İnsan kaynaklarını öğrenen teknolojiler şekillendirecek
Crossover Türkiye Ülke Müdürü Mine Dedekoca
Gelişen teknolojiyle birlikte öncelikle sosyal hayatımız, sonrasında da iş hayatımız büyük ölçüde değişim yaşadı. Artık her şeyi çok daha hızlı üretip, çok daha hızlı tüketiyoruz. Bu çevik ortamda bir şirketin fark yaratabilmesi için yaratıcılığa, esnekliğe ve dijital yatkınlığa önem vermesi gerekiyor. Crossover Türkiye Ülke Müdürü Mine Dedekoca’nın dikkat çektiği gibi, bu esnekliği sağlayan uygulamalardan biri de uzaktan çalışma imkanı. Tüm dünyada ve Türkiye’de uzaktan çalışma sistemleri hızla kabul görüyor ve bu yeni sistem hem şirketlere hem profesyonellere avantajlar sunuyor. “Son 10 yıla baktığımızda bu değişimin beklenenden çok daha hızlı gerçekleştiğini söyleyebiliriz” bilgisini veren Mine Dedekoca, “Bilen Teknolojiler” kavramını şu sözlerle değerlendirdi:
“Yapay zekanın birçok alanda kullanılmaya başlamasıyla birlikte iş hayatında da öğrenen teknolojilerden faydalanmaya başladık. Büyük veri şu anda elimizdeki en büyük değer. Öğrenen sistemler sayesinde çalışanın verimliliğini çok daha iyi analiz edebiliyoruz. Örneğin; Crossover olarak geliştirdiğimiz WorkSmart Pro programı sayesinde bir çalışanın gün içindeki verimli çalışma aralıklarını ölçümleyip, hedeflerine ulaşması için ne gibi aksiyonlar alması gerektiği konusunda hem yöneticisine hem kendine şeffaf bir değerlendirme sunuyoruz. İnsan kaynakları alanında öğrenen teknolojiler, doğru adayın doğru işe yerleştirilmesi konusunda da yaygın olarak kullanılmaya başlanacak. Beşeri önyargılardan ve göreceli kararlardan arındırılmış kararlar veren uygulamalar sayesinde, işe alım çok daha sağlıklı gerçekleşecek. Kültür uyumu çok daha doğru hesaplanacağı için ise çalışanın şirkette kalma süresine de olumlu bir etkisi olacak.”

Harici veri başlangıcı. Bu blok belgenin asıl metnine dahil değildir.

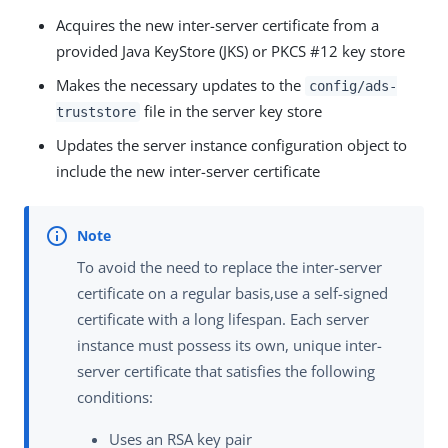
Acquires the new inter-server certificate from a
provided Java KeyStore (JKS) or PKCS #12 key store
Makes the necessary updates to the
config/ads-
file in the server key store
truststore
Updates the server instance configuration object to
include the new inter-server certificate
To avoid the need to replace the inter-server
certificate on a regular basis,use a self-signed
certificate with a long lifespan. Each server
instance must possess its own, unique inter-
server certificate that satisfies the following
conditions:
Uses an RSA key pair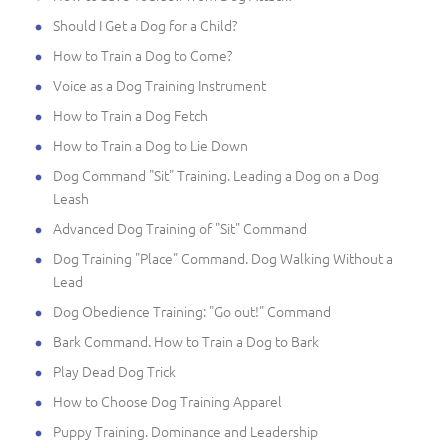
Should I Get a Dog for a Child?
How to Train a Dog to Come?
Voice as a Dog Training Instrument
How to Train a Dog Fetch
How to Train a Dog to Lie Down
Dog Command "Sit" Training. Leading a Dog on a Dog
Leash
Advanced Dog Training of "Sit" Command
Dog Training "Place" Command. Dog Walking Without a
Lead
Dog Obedience Training: "Go out!" Command
Bark Command. How to Train a Dog to Bark
Play Dead Dog Trick
How to Choose Dog Training Apparel
Puppy Training. Dominance and Leadership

İş hayatında dijital dönüşüm, sektör bağımsız olarak ilerliyor ve içinde bulunduğumuz global ortam, insanları teknolojiyle bir araya getirebiliyor. “Bir toplantı yapmak için fiziksel olarak bir araya gelinmesine gerek kalmıyor. İnternet aracılığıyla görüntülü ya da sesli iletişimle tüm faaliyetler sürdürülebiliyor” örneğini veren Mine Dedekoca, şöyle devam etti:
“Bu da şirketlere hem esneklik hem de kaynak verimliliği sağlıyor. Dijital dönüşüme zamanında yatırım yaparak süreçlerini adapte eden şirketler çok daha karlı ve verimli bir operasyona sahip olacakları için rekabette de önde olacaklar. Dijital dönüşümü gerçekleştirmek, şirketler adına gelecekte hayatta kalabilme mücadelesi anlamına da geliyor. Sadece teknolojik altyapı değil, insan kaynaklarından iş süreçlerine kadar kapsamlı bir değişimi ve yeni bir yapı oluşturmayı kapsıyor. Yeni neslin işgücü içindeki varlığı arttıkça, şirketlerin de İK politikalarında değişiklik yapması adeta zorunlu hale gelmiş durumda. Bu değişime ayak uyduramayan şirketler, hem yetenekli çalışan bulma hem mevcut çalışanını bünyesinde tutabilme konusunda zorlanacaklar.”